In my first attempt, I was creating string permutations based off the alphabet * 2 to accomodate double letters (not even thinking if a letter was used 3 or 4 times). This ultimately never finished running as its just too many options. This is where I realised if we store the alphabetised keys in a set, we can perform an intersection on the remaining letters and use that for permutations instead.

def get_remaining_letters(find):
  # Replace any of the letters identified in the regex with
  # nothing
  return re.sub('[{}]'.format(find), "", alphabet)

# input_set is a set of the alphabetised letter keys
# { 'abceh', 'abcei', 'abcel', ... }
def get_permutations(input_set, letters):
  permutations = set()
  # Create a set so we can use it for an intersection later
  letters_set = set(letters)
  for word in input_set:
    word_letters_set = set(word)
    # If we have 5 unique letters in our word that also
    # happen to be in our remaining letters, we want to
    # keep it
    if len(word_letters_set.intersection(letters_set)) == 5:
      permutations.add(word)
  return permutations

def get_best_word_from_letters(letters):
  remaining_letters = get_remaining_letters(letters)
  permutations = get_permutations(sorted_letters_set, remaining_letters)
  best_word = None
  for key2 in permutations:
    # All of our values are structured as [word, score]
    if best_word is None or best_word[1] < words_grouped_by_letters[key2][0][1]:
      best_word = words_grouped_by_letters[key2][0]
  return best_word

word_tuples = []
word_tuples_set = set()
print('Total letter groups:', len(words_grouped_by_letters))
for key, words in words_grouped_by_letters.items():
  starting_word = words[0]
  # starting_word[0] will contain the same letters as key.
  # This is just for readability.
  best_word1 = get_best_word_from_letters(starting_word[0])
  best_word2 = get_best_word_from_letters(starting_word[0] + best_word1[0])

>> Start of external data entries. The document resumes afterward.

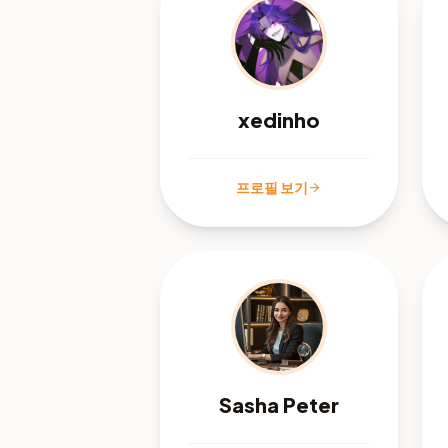
xedinho
프로필 보기
arrow_forward
Sasha Peter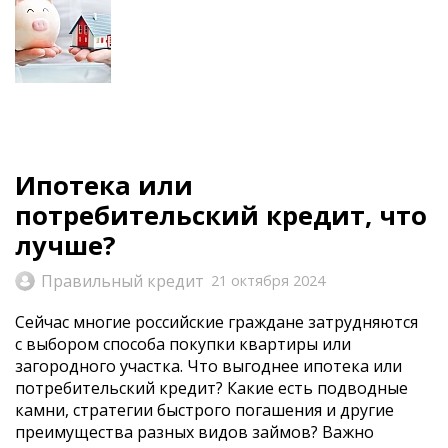
Ипотека или
потребительский кредит, что
лучше?
Правильный кредит
21 октября 2024
Сейчас многие российские граждане затрудняются
с выбором способа покупки квартиры или
загородного участка. Что выгоднее ипотека или
потребительский кредит? Какие есть подводные
камни, стратегии быстрого погашения и другие
преимущества разных видов займов? Важно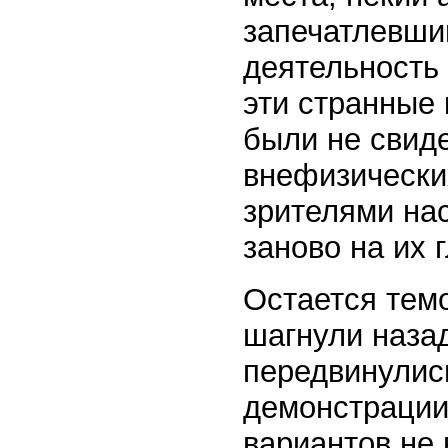
запечатлевши
деятельность
эти странные 
были не свиде
внефизически
зрителями на
заново на их 
Остается тем
шагнули назад
передвинулись
демонстрации.
вариантов не 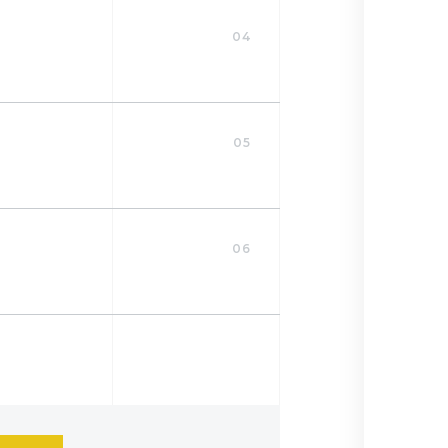
04
05
06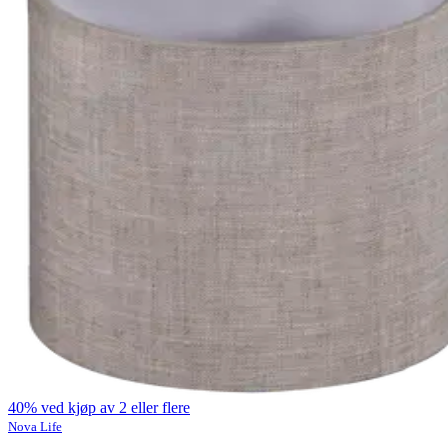
40% ved kjøp av 2 eller flere
Nova Life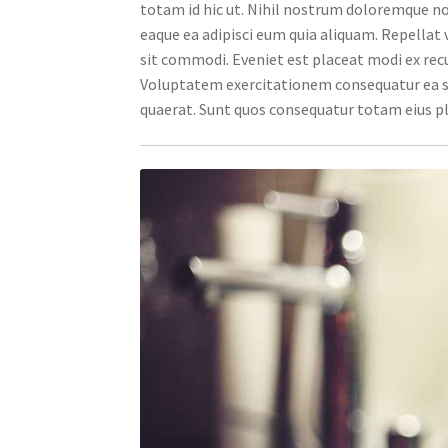
totam id hic ut. Nihil nostrum doloremque no
eaque ea adipisci eum quia aliquam. Repellat 
sit commodi. Eveniet est placeat modi ex recu
Voluptatem exercitationem consequatur ea s
quaerat. Sunt quos consequatur totam eius p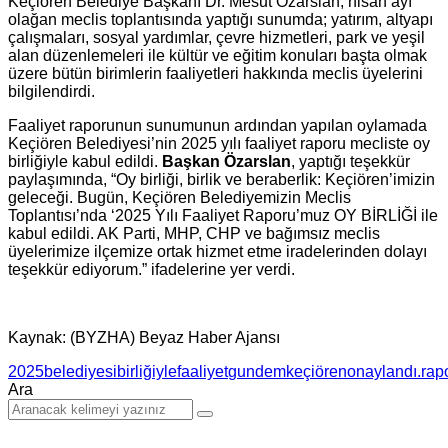
Keçiören Belediye Başkanı Dr. Mesut Özarslan, nisan ayı
olağan meclis toplantısında yaptığı sunumda; yatırım, altyapı
çalışmaları, sosyal yardımlar, çevre hizmetleri, park ve yeşil
alan düzenlemeleri ile kültür ve eğitim konuları başta olmak
üzere bütün birimlerin faaliyetleri hakkında meclis üyelerini
bilgilendirdi.
Faaliyet raporunun sunumunun ardından yapılan oylamada
Keçiören Belediyesi’nin 2025 yılı faaliyet raporu mecliste oy
birliğiyle kabul edildi.
Başkan Özarslan
, yaptığı teşekkür
paylaşımında, “Oy birliği, birlik ve beraberlik: Keçiören’imizin
geleceği. Bugün, Keçiören Belediyemizin Meclis
Toplantısı’nda ‘2025 Yılı Faaliyet Raporu’muz OY BİRLİĞİ ile
kabul edildi. AK Parti, MHP, CHP ve bağımsız meclis
üyelerimize ilçemize ortak hizmet etme iradelerinden dolayı
teşekkür ediyorum.” ifadelerine yer verdi.
Kaynak: (BYZHA) Beyaz Haber Ajansı
2025
belediyesi
birliğiyle
faaliyet
gundem
keçiören
onaylandı.
rap
Ara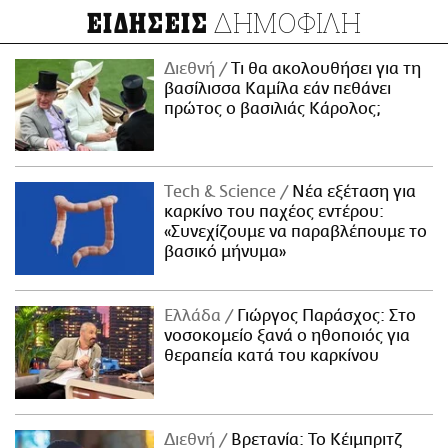
ΔΗΜΟΦΙΛΗ
ΕΙΔΗΣΕΙΣ
Διεθνή
Τι θα ακολουθήσει για τη
βασίλισσα Καμίλα εάν πεθάνει
πρώτος ο βασιλιάς Κάρολος;
Τech & Science
Νέα εξέταση για
καρκίνο του παχέος εντέρου:
«Συνεχίζουμε να παραβλέπουμε το
βασικό μήνυμα»
Ελλάδα
Γιώργος Παράσχος: Στο
νοσοκομείο ξανά ο ηθοποιός για
θεραπεία κατά του καρκίνου
Διεθνή
Βρετανία: Το Κέιμπριτζ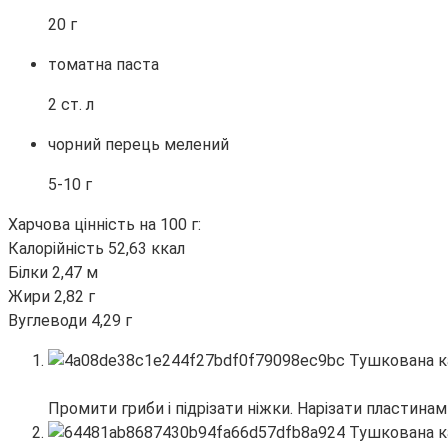
20 г
томатна паста
2 ст. л
чорний перець мелений
5-10 г
Харчова цінність на 100 г:
Калорійність 52,63 ккал
Білки 2,47 м
Жири 2,82 г
Вуглеводи 4,29 г
Промити гриби і підрізати ніжки. Нарізати пластина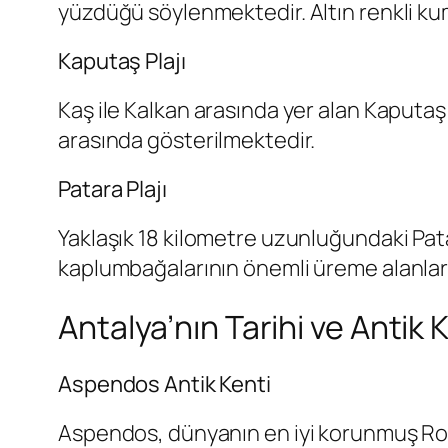
yüzdüğü söylenmektedir. Altın renkli kumu
Kaputaş Plajı
Kaş ile Kalkan arasında yer alan Kaputaş 
arasında gösterilmektedir.
Patara Plajı
Yaklaşık 18 kilometre uzunluğundaki Pata
kaplumbağalarının önemli üreme alanların
Antalya’nın Tarihi ve Antik 
Aspendos Antik Kenti
Aspendos, dünyanın en iyi korunmuş Roma t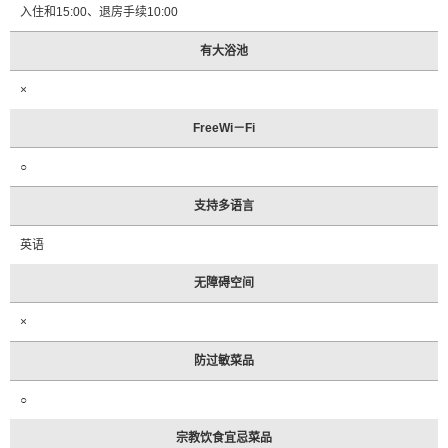
入住和15:00、退房手续10:00
有大浴池
×
FreeWi－Fi
○
支持多语言
英语
无障碍空间
×
防过敏菜品
○
宗教饮食宜忌菜品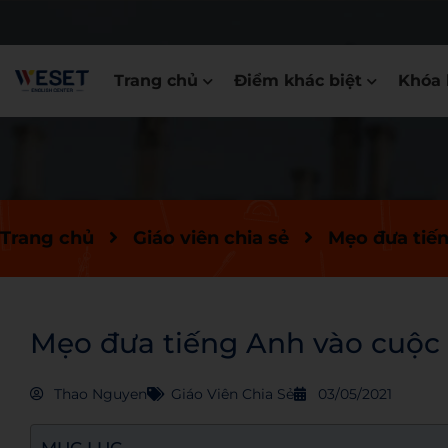
Trang chủ
Điểm khác biệt
Khóa 
Trang chủ
Giáo viên chia sẻ
Mẹo đưa tiế
Mẹo đưa tiếng Anh vào cuộc
Thao Nguyen
Giáo Viên Chia Sẻ
03/05/2021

  # If we don't have a third word, it can get outta 'ere
  if not best_word2:
    continue

  score1 = starting_word[1] + best_word1[1]
  score2 = score1 + best_word2[1]

  # We could potentially get duplicates where starting_word
  # and best_word1 are swapped with first and second. To
  # eliminate them, we generate a key to help filter the
  # duplicates.
  tuple_key = "-".join(sorted([
    starting_word[0],
    best_word1[0],
    best_word2[0]
  ]))
  if tuple_key not in word_tuples_set:
    word_tuples.append((starting_word, best_word1, best_word2, score1, score2))
    word_tuples_set.add(tuple_key)

  # Display progress as we've got a lotta words
  if len(word_tuples) % 100 == 0:
    print(len(word_tuples))

# Sort the values by score1 and then score2. If we wanted to
# always play a strong three word start, we would sort just
# by score2.
pp.pprint(sorted(word_tuples, key=lambda item: (item[3], item[4]), reverse=True))
"""
[   (   ['lares', 0.9808870418801274],
        ['toing', 0.6497195957769883],
        ['ducky', 0.3662792908735659],
        1.6306066376571158,
        1.9968859285306817),
    (   ['doing', 0.6346370177667422],
        ['lares', 0.9808870418801274],
        ['mutch', 0.5072511016372299],
        1.6155240596468696,
        2.1227751612840997),
    (   ['aures', 0.9654820334611113],
        ['toing', 0.6497195957769883],
        ['lymph', 0.2467772116108017],
        1.6152016292380997,
        1.8619788408489015),
    ...]
"""

Epilogue

I've already had to play my third one to help myself out and it did exactly what it needed to. I will also be dead honest and this is fucking overkill. Do I seriously think this is going to help me? Not really but it was fun to try and come up with a solution, and also dust off my python skills.

lares (plural, noun):: (in ancient Roman belief) household gods worshipped in conjunction with Vesta and the penates.
toing (noun):: movement or travel backwards and forwards between two or more places.
ducky (adjective):: charming; delightful.